What is needed :: Rename "locality" to "site" in the stretch from the line containing "collector number: 2296" through the line containing "name author: Kunth", and reproduce only those lines with all other text unchanged.

Data ::
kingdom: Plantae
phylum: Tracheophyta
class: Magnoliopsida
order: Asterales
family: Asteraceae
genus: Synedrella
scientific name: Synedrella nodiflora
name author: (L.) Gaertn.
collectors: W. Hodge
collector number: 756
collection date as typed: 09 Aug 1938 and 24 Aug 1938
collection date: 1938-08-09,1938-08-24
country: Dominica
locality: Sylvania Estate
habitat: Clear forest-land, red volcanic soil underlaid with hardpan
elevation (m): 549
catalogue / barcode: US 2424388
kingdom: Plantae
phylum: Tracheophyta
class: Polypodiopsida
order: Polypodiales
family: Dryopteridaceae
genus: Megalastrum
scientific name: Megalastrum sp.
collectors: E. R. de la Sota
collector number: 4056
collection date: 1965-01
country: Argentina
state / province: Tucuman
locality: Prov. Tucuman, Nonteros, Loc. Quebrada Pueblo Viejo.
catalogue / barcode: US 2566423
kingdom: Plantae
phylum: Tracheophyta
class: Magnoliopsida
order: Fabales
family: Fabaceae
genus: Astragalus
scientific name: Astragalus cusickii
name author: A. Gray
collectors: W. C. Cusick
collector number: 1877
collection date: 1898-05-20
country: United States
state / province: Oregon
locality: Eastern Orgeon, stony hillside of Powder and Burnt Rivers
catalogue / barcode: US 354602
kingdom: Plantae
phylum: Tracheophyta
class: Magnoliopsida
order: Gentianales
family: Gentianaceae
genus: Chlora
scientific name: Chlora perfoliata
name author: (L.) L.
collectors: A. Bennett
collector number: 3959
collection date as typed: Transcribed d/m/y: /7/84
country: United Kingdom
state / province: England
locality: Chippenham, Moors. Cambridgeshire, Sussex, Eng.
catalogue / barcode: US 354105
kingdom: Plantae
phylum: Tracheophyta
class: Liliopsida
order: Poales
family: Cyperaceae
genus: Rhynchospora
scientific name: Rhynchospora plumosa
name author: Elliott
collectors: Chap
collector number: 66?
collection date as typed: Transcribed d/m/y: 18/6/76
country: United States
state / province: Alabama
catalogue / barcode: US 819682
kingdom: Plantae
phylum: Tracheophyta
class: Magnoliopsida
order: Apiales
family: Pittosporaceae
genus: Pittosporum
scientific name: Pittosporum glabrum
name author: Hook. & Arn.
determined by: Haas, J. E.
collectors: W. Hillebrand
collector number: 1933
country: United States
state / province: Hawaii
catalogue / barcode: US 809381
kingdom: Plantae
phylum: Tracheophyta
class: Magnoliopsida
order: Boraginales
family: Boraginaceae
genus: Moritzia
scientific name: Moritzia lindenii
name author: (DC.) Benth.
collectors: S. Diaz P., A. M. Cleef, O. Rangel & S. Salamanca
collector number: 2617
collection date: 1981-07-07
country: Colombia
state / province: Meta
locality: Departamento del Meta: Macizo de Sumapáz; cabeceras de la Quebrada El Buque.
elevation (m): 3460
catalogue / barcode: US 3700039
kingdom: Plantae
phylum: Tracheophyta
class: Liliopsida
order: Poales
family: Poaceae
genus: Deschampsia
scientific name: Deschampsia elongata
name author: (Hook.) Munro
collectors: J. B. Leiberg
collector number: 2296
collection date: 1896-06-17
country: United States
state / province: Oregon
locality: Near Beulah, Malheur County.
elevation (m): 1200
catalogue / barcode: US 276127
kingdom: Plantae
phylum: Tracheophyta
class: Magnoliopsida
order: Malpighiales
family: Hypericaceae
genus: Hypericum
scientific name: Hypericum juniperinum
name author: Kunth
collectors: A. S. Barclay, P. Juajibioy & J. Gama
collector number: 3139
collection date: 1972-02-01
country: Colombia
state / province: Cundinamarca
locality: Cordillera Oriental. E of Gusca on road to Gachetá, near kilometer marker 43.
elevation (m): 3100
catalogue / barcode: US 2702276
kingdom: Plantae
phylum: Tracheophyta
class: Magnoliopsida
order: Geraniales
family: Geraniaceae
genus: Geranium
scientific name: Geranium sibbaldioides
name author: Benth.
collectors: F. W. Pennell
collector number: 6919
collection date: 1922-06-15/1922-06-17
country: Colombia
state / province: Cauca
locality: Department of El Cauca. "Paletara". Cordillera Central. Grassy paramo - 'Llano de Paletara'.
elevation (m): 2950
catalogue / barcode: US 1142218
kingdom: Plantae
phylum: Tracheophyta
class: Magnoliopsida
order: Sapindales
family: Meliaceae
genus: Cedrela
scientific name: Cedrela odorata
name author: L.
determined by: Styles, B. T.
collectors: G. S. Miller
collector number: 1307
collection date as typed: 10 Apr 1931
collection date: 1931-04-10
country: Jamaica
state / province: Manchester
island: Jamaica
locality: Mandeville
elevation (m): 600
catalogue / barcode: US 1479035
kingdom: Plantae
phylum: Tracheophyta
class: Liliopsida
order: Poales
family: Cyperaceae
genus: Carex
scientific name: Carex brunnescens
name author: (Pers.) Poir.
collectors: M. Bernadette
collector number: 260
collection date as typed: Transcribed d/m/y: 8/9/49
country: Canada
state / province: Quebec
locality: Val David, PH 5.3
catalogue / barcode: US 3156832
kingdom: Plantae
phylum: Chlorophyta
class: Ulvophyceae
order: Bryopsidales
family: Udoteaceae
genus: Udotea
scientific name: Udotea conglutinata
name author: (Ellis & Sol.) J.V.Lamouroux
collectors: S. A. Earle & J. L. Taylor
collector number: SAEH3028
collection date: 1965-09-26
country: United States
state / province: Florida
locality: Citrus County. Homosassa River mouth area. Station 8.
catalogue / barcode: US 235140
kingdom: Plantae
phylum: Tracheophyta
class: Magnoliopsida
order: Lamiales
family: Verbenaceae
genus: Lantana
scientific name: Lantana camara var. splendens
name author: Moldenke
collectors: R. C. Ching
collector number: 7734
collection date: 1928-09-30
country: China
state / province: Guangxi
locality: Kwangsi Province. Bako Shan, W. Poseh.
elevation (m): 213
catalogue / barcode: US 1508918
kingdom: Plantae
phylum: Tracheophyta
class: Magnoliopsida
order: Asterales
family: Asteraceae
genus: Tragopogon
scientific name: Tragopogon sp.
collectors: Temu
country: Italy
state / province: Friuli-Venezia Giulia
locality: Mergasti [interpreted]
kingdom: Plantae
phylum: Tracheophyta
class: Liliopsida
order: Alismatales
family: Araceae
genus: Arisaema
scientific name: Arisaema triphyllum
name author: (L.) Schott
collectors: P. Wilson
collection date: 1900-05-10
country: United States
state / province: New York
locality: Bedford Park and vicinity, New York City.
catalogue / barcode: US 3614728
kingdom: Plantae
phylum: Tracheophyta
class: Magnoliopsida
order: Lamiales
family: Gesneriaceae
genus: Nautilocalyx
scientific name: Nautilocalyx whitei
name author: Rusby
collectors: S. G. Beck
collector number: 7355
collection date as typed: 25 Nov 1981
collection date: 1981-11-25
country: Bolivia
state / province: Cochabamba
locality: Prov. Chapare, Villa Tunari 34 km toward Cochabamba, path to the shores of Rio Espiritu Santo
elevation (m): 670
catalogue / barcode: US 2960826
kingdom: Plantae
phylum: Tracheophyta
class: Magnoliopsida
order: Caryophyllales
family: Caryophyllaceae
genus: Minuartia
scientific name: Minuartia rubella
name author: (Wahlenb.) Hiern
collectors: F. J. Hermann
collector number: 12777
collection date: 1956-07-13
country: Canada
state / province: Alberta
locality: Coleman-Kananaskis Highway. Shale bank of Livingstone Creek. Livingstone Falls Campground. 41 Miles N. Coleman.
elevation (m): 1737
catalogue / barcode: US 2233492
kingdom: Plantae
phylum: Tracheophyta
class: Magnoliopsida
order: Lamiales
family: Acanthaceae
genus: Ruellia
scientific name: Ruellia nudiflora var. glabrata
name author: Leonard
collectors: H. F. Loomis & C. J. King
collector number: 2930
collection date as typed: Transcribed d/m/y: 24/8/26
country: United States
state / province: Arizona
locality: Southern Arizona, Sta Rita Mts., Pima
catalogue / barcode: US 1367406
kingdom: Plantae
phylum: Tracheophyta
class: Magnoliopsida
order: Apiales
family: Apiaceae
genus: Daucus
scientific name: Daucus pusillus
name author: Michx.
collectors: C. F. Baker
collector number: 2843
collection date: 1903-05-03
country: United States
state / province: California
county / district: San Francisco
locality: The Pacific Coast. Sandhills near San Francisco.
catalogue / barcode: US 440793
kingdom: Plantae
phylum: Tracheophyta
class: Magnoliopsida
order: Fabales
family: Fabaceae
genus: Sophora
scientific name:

Answer in full ::
collector number: 2296
collection date: 1896-06-17
country: United States
state / province: Oregon
site: Near Beulah, Malheur County.
elevation (m): 1200
catalogue / barcode: US 276127
kingdom: Plantae
phylum: Tracheophyta
class: Magnoliopsida
order: Malpighiales
family: Hypericaceae
genus: Hypericum
scientific name: Hypericum juniperinum
name author: Kunth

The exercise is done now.